• Your goal
In the listing below, copy the lines from the one with "genus: Platystele" up to and including the one with "kingdom: Protozoa", substituting "species" for "scientific name" and keeping everything else the same.
──────── Raw records
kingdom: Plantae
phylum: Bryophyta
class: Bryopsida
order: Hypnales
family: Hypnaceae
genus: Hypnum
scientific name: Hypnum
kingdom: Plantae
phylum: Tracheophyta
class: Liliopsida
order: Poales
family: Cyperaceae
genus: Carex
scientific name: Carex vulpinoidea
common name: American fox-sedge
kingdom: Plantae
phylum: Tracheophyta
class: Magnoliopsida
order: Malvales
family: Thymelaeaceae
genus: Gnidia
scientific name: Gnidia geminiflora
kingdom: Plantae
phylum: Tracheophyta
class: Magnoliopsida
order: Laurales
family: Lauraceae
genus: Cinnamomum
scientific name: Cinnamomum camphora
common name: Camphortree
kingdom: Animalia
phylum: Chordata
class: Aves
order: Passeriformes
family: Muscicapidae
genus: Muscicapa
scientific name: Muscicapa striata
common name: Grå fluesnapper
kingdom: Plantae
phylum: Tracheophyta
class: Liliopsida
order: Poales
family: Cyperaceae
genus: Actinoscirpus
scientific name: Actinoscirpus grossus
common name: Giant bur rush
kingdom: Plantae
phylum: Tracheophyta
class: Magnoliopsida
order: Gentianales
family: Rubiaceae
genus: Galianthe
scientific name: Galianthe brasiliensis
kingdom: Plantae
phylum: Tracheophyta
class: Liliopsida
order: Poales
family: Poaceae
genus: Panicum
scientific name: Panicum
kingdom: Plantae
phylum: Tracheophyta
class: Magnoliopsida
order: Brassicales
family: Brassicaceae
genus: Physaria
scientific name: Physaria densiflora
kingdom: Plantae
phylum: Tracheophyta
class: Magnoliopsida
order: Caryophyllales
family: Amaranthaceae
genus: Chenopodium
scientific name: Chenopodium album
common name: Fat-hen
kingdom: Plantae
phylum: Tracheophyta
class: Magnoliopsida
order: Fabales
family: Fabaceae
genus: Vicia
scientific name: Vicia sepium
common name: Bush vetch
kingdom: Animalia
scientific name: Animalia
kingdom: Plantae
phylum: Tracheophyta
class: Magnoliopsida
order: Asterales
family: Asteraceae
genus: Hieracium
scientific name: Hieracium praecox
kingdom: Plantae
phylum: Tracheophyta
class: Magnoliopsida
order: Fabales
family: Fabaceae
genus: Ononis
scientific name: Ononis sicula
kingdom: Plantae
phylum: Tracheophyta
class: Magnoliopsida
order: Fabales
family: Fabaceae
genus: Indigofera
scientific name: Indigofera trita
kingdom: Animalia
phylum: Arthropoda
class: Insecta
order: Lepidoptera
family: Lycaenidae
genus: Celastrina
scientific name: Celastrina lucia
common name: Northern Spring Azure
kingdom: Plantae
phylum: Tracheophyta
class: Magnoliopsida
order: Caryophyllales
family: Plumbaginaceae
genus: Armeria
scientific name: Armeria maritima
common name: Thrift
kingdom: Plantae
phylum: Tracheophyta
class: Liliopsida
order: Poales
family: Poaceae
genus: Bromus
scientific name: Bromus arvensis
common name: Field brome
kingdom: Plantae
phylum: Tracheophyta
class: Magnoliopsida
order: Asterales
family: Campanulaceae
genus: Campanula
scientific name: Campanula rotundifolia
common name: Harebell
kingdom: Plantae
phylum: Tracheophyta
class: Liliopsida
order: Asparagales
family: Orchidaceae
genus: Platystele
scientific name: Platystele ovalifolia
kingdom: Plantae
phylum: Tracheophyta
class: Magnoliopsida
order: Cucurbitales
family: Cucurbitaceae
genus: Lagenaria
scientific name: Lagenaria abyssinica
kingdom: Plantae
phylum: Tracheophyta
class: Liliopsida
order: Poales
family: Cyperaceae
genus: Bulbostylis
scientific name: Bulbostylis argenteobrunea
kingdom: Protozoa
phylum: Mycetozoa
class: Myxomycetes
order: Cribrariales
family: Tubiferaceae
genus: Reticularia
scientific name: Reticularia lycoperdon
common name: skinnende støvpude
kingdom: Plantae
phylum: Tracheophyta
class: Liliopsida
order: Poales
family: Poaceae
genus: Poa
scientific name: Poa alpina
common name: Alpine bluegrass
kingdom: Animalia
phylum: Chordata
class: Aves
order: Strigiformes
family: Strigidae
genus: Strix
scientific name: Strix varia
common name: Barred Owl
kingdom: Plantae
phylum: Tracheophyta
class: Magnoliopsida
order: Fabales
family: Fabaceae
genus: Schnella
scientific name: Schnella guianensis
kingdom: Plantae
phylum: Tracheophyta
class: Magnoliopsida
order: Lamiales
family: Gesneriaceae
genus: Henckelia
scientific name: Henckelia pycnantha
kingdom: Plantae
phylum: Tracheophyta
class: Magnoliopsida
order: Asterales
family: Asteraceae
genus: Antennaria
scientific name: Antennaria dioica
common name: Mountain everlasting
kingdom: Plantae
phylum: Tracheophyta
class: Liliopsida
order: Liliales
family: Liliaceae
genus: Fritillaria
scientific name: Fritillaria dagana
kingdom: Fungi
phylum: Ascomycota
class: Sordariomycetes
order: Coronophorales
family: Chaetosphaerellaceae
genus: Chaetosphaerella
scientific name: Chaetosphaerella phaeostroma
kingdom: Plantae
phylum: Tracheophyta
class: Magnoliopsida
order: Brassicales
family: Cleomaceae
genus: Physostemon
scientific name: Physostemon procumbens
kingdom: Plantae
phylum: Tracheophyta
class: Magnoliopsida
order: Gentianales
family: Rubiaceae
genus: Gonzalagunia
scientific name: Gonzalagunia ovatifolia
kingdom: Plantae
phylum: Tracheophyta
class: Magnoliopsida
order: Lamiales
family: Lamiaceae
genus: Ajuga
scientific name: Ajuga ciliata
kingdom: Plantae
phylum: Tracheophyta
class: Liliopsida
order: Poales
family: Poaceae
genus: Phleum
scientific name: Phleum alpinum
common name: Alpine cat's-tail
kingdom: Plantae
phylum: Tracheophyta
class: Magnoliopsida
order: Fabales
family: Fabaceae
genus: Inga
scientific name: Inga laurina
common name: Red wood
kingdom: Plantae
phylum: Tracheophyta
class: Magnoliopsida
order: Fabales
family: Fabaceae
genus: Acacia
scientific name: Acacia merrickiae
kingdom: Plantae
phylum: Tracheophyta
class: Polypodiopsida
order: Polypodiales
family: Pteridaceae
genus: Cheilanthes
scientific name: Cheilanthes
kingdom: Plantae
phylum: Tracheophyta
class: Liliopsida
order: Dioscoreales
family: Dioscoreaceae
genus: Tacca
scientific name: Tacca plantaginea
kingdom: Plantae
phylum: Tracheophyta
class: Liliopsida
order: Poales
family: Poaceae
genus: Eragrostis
────────────────
• Exercise answer
genus: Platystele
species: Platystele ovalifolia
kingdom: Plantae
phylum: Tracheophyta
class: Magnoliopsida
order: Cucurbitales
family: Cucurbitaceae
genus: Lagenaria
species: Lagenaria abyssinica
kingdom: Plantae
phylum: Tracheophyta
class: Liliopsida
order: Poales
family: Cyperaceae
genus: Bulbostylis
species: Bulbostylis argenteobrunea
kingdom: Protozoa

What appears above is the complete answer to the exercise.